§ PROMPT A:
In the passage on dihedral symmetry, what do the three types correspond to when n = ∞?
§ PROMPT B:
In the passage on dihedral symmetry, swap "perpendicular" for "orthogonal" throughout the stretch from "In geometry, dihedral" through "axis of rotation.".
§ PROMPT C:
Extend the passage on dihedral symmetry with the next part, beginning after its final sentence.

§ EXTRACT:

In geometry, dihedral symmetry in three dimensions is one of three infinite sequences of point groups in three dimensions which have a symmetry group that as abstract group is a dihedral group Dihn ( n ≥ 2 ).

There are 3 types of dihedral symmetry in three dimensions, each shown below in 3 notation: Schönflies notation, Coxeter notation, and orbifold notation.

For a given n, all three have n-fold rotational symmetry about one axis (rotation by an angle of 360°/n does not change the object), and 2-fold about a perpendicular axis, hence about n of those. For n = ∞ they correspond to three frieze groups. Schönflies notation is used, with Coxeter notation in brackets, and orbifold notation in parentheses. The term horizontal (h) is used with respect to a vertical axis of rotation.

§ RECORDED DATA:
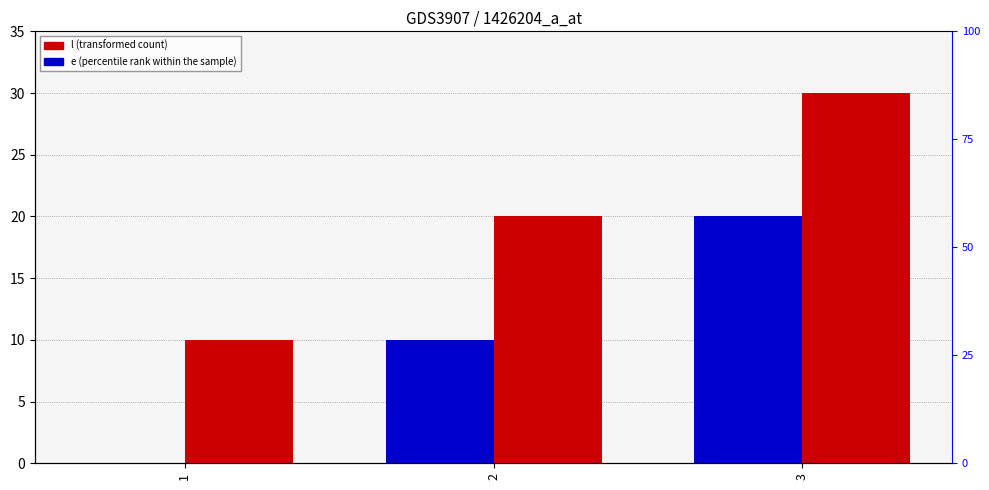

Is it true that e equals 11 at 1?

False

§ ANSWER AREA A:
Three frieze groups.

§ ANSWER AREA B:
In geometry, dihedral symmetry in three dimensions is one of three infinite sequences of point groups in three dimensions which have a symmetry group that as abstract group is a dihedral group Dihn ( n ≥ 2 ).

There are 3 types of dihedral symmetry in three dimensions, each shown below in 3 notation: Schönflies notation, Coxeter notation, and orbifold notation.

For a given n, all three have n-fold rotational symmetry about one axis (rotation by an angle of 360°/n does not change the object), and 2-fold about a orthogonal axis, hence about n of those. For n = ∞ they correspond to three frieze groups. Schönflies notation is used, with Coxeter notation in brackets, and orbifold notation in parentheses. The term horizontal (h) is used with respect to a vertical axis of rotation.

§ ANSWER AREA C:
In 2D the symmetry group Dn includes reflections in lines. When the 2D plane is embedded horizontally in a 3D space, such a reflection can either be viewed as the restriction to that plane of a reflection in a vertical plane, or as the restriction to the plane of a rotation about the reflection line, by 180°. In 3D the two operations are distinguished: the group Dn contains rotations only, not reflections. The other group is pyramidal symmetry Cnv of the same order.

With reflection symmetry with respect to a plane perpendicular to the n-fold rotation axis we have Dnh [n], (*22n).

Dnd (or Dnv), [2n,2+], (2*n) has vertical mirror planes between the horizontal rotation axes, not through them. As a result the vertical axis is a 2n-fold rotoreflection axis.